Today I woke up before him. The first thing I did, almost without thinking, was turn my head toward Ryan. He was still asleep beside me. And for a moment, just a moment, he looked more like himself.
Peaceful.
The tension that had settled into his face over the past few days had softened. His breathing was slow, steady. One hand rested loosely beneath the pillow, the way it always did when he fell into a deeper sleep.
The past few days had been rough. Even with Ryan doing what he did best, pretending the storm wasn’t quite as bad as it really was. He’d stayed optimistic in that quiet, stubborn way of his. Still making small jokes. Still thanking me when I brought him water, like I was doing him some grand favor instead of the bare minimum.

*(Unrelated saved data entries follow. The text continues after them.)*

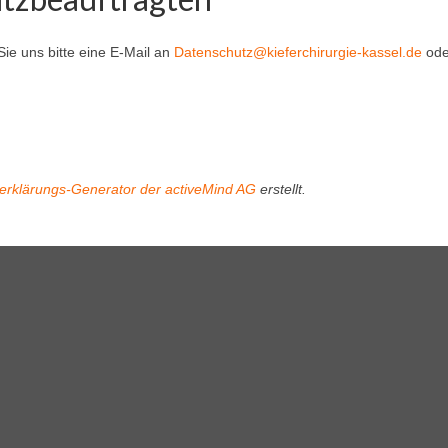
e uns bitte eine E-Mail an
Datenschutz@kieferchirurgie-kassel.de
ode
erklärungs-Generator der activeMind AG
erstellt.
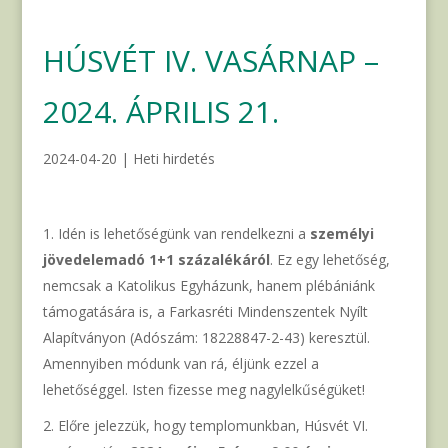
HÚSVÉT IV. VASÁRNAP –
2024. ÁPRILIS 21.
2024-04-20
|
Heti hirdetés
Idén is lehetőségünk van rendelkezni a
személyi
jövedelemadó 1+1 százalékáról
. Ez egy lehetőség,
nemcsak a Katolikus Egyházunk, hanem plébániánk
támogatására is, a Farkasréti Mindenszentek Nyílt
Alapítványon (Adószám: 18228847-2-43) keresztül.
Amennyiben módunk van rá, éljünk ezzel a
lehetőséggel. Isten fizesse meg nagylelkűségüket!
Előre jelezzük, hogy templomunkban, Húsvét VI.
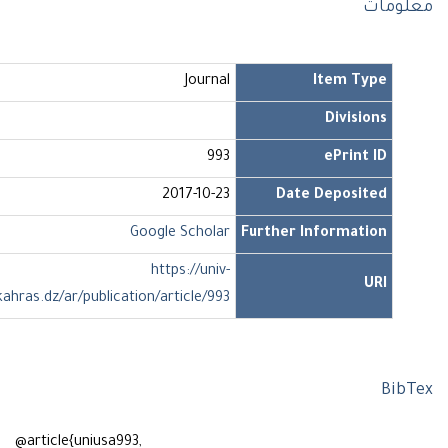
لومات
Journal
Item Type
Divisions
993
ePrint ID
2017-10-23
Date Deposited
Google Scholar
Further Information
https://univ-
URI
soukahras.dz/ar/publication/article/993
Bib
@article{uniusa993,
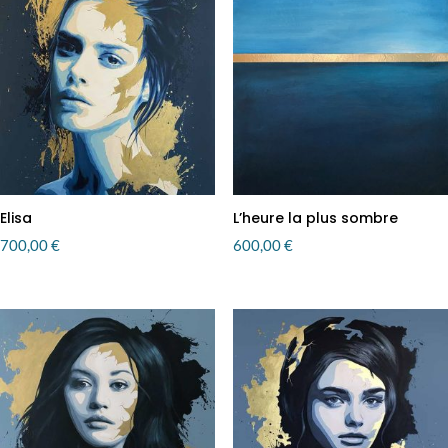
Elisa
L’heure la plus sombre
700,00
€
600,00
€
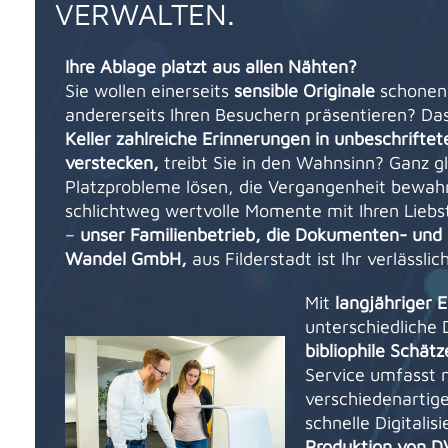
VERWALTEN.
Ihre Ablage platzt aus allen Nähten?
Sie wollen einerseits
sensible Originale
schonen 
andererseits Ihren Besuchern präsentieren? Da
Keller zahlreiche Erinnerungen in unbeschrifte
verstecken,
treibt Sie in den Wahnsinn? Ganz gl
Platzprobleme lösen, die Vergangenheit bewah
schlichtweg wertvolle Momente mit Ihren Liebs
–
unser Familienbetrieb, die Dokumenten- und
Wandel GmbH,
aus Filderstadt ist Ihr verlässlic
Mit
langjähriger 
unterschiedliche
bibliophile Schätz
Service umfasst m
verschiedenartig
schnelle Digitali
Produktion von D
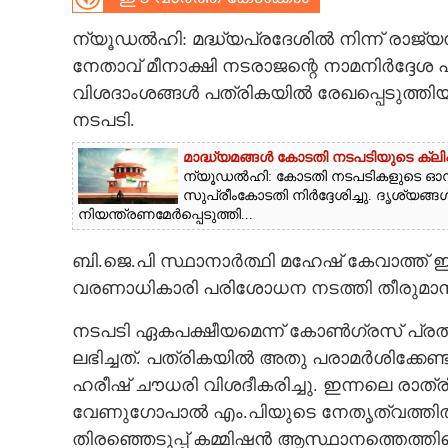
CARTOONS
ന്യൂഡൽഹി: മദ്ധ്യപ്രദേശിൽ നിന്ന് രാജ്
നേതാവ് മീനാക്ഷി നടരാജന്റെ നാമനി‌‌ർദ്ദേ
വിശദാംശങ്ങൾ പത്രികയിൽ രേഖപ്പെടുത്തി
LITERATURE
നടപടി.
ZOOM
മാദ്ധ്യമങ്ങൾ കോടതി നടപടിയുടെ ക്ലി
ന്യൂഡൽഹി: കോടതി നടപടികളുടെ ഓഡിയ
സുപ്രീംകോടതി നിർദ്ദേശിച്ചു. ദൃശ്യങ്
CONTACT US
നിയന്ത്രണമേർപ്പെടുത്തി...
ബി.ജെ.പി സ്ഥാനാർത്ഥി മഹേഷ് കേവാത്ത് ഇക്ക
വരണാധികാരി പരിശോധന നടത്തി തീരുമാനമ
നടപടി ഏകപക്ഷീയമെന്ന് കോൺഗ്രസ് പ്രതികര
ലഭിച്ചത്. പത്രികയിൽ അതു പരാമർശിക്കേണ്ട 
ഹരീഷ് ചൗധരി വിശദീകരിച്ചു. ഇന്നലെ രാത
വേണുഗോപാൽ എം.പിയുടെ നേതൃത്വത്ത
തിരഞ്ഞെടുപ്പ് കമ്മിഷൻ ആസ്ഥാനത്തെത്തിയെങ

And maybe today would finally be that day. Maybe he’d wake up and actually be able to eat something without the nausea taking over halfway through. Maybe the food would stay down this time. Maybe we could walk to the store and back without him losing his breath halfway down the block.
Small things.
But lately, small things had started to feel enormous. I reached out and brushed my hand through his hair. It was instinctive by now. Something my body did before my mind even caught up with the motion. It was thick and dark and soft in a way that made it impossible not to touch.

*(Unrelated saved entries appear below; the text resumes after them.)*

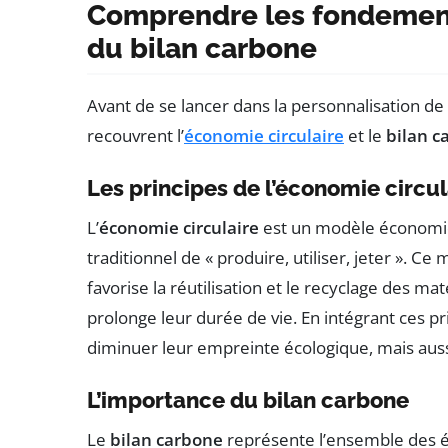
Comprendre les fondements
du bilan carbone
Avant de se lancer dans la personnalisation de
recouvrent l’
économie circulaire
et le
bilan c
Les principes de l’économie circul
L’
économie circulaire
est un modèle économiqu
traditionnel de « produire, utiliser, jeter ». C
favorise la réutilisation et le recyclage des m
prolonge leur durée de vie. En intégrant ces p
diminuer leur empreinte écologique, mais aussi
L’importance du bilan carbone
Le
bilan carbone
représente l’ensemble des é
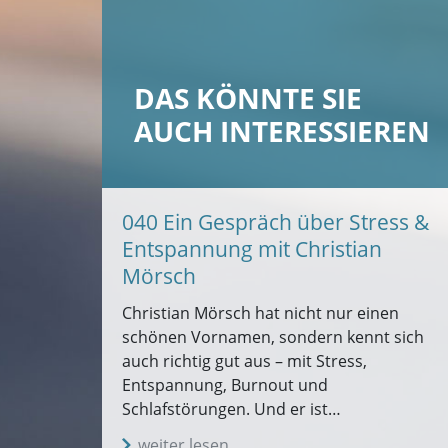
DAS KÖNNTE SIE
AUCH INTERESSIEREN
040 Ein Gespräch über Stress &
Entspannung mit Christian
Mörsch
Christian Mörsch hat nicht nur einen
schönen Vornamen, sondern kennt sich
auch richtig gut aus – mit Stress,
Entspannung, Burnout und
Schlafstörungen. Und er ist…
weiter lesen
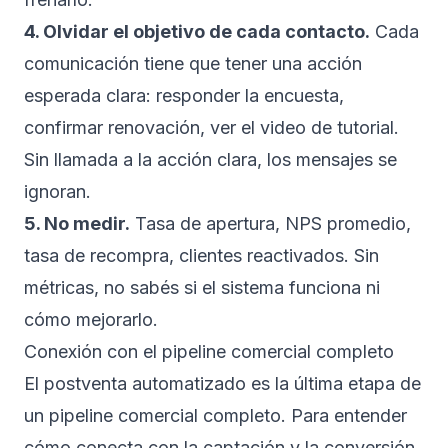
4. Olvidar el objetivo de cada contacto.
Cada
comunicación tiene que tener una acción
esperada clara: responder la encuesta,
confirmar renovación, ver el video de tutorial.
Sin llamada a la acción clara, los mensajes se
ignoran.
5. No medir.
Tasa de apertura, NPS promedio,
tasa de recompra, clientes reactivados. Sin
métricas, no sabés si el sistema funciona ni
cómo mejorarlo.
Conexión con el pipeline comercial completo
El postventa automatizado es la última etapa de
un pipeline comercial completo. Para entender
cómo conecta con la captación y la conversión,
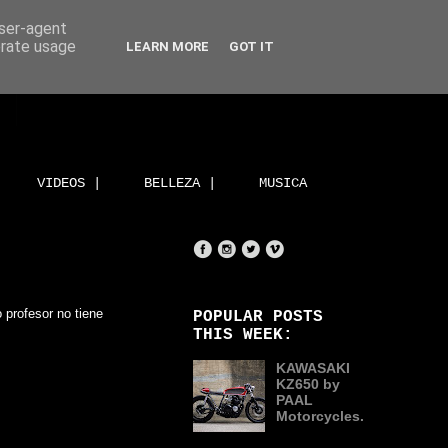
user-agent
erate usage
LEARN MORE
GOT IT
VIDEOS |
BELLEZA |
MUSICA
 profesor no tiene
POPULAR POSTS
THIS WEEK:
KAWASAKI
KZ650 by
PAAL
Motorcycles.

But this time was different.
My fingers slid through the strands, and when I pulled my hand back...they came with me. Dark strands lay tangled between my fingers.
Not one or two.
More than I could logically convince myself was normal. For a while, I just stared at them. The room was quiet. Ryan was still sleeping. The early morning light stretched faintly across the bed, catching the strands in my hand like thin threads of shadow.

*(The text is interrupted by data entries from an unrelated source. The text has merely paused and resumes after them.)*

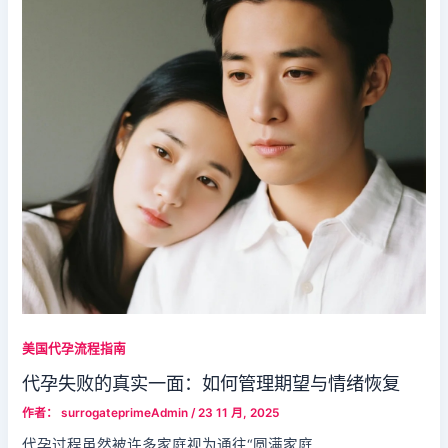
美国代孕流程指南
代孕失败的真实一面：如何管理期望与情绪恢复
作者：
surrogateprimeAdmin
/
23 11 月, 2025
代孕过程虽然被许多家庭视为通往“圆满家庭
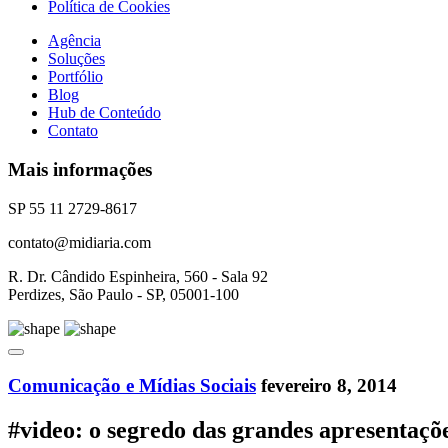
Política de Cookies
Agência
Soluções
Portfólio
Blog
Hub de Conteúdo
Contato
Mais informações
SP 55 11 2729-8617
contato@midiaria.com
R. Dr. Cândido Espinheira, 560 - Sala 92
Perdizes, São Paulo - SP, 05001-100
Comunicação e Mídias Sociais
fevereiro 8, 2014
#video: o segredo das grandes apresentaçõ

And in moments like this....despite the chemo, the pills, the hospital visits, the exhaustion, the nausea, the endless cycle of side effects and adjustments and ‘we’ll monitor it closely’...I thought something that felt strangely new.
Oh.
Ryan really does have cancer.
Because there are things the world has collectively decided belong to that word. Weakness could be anything. Nausea could be anything. A nosebleed here and there....people live entire lives with worse.
Even the chemo itself had felt strangely abstract. I’d sat through every infusion, watched the clear poison drip slowly into his veins, but there had still been a part of my mind that refused to fully believe it meant what it meant.
But hair loss.....
Hair loss is something people recognize instantly. It’s the quiet announcement. The visible proof.
If Ryan was weak, someone could say he was tired. If he was pale, someone could say he hadn’t been sleeping well. But when the hair starts falling out, the world stops pretending. And suddenly neither can you.
I looked down at the strands again, lying against my palm like fragile evidence. Then I slowly curled my fingers closed around them. Ryan shifted slightly in his sleep beside me, exhaling softly.
And all I could think, heavy and cold in the center of my chest, was that this was just the beginning.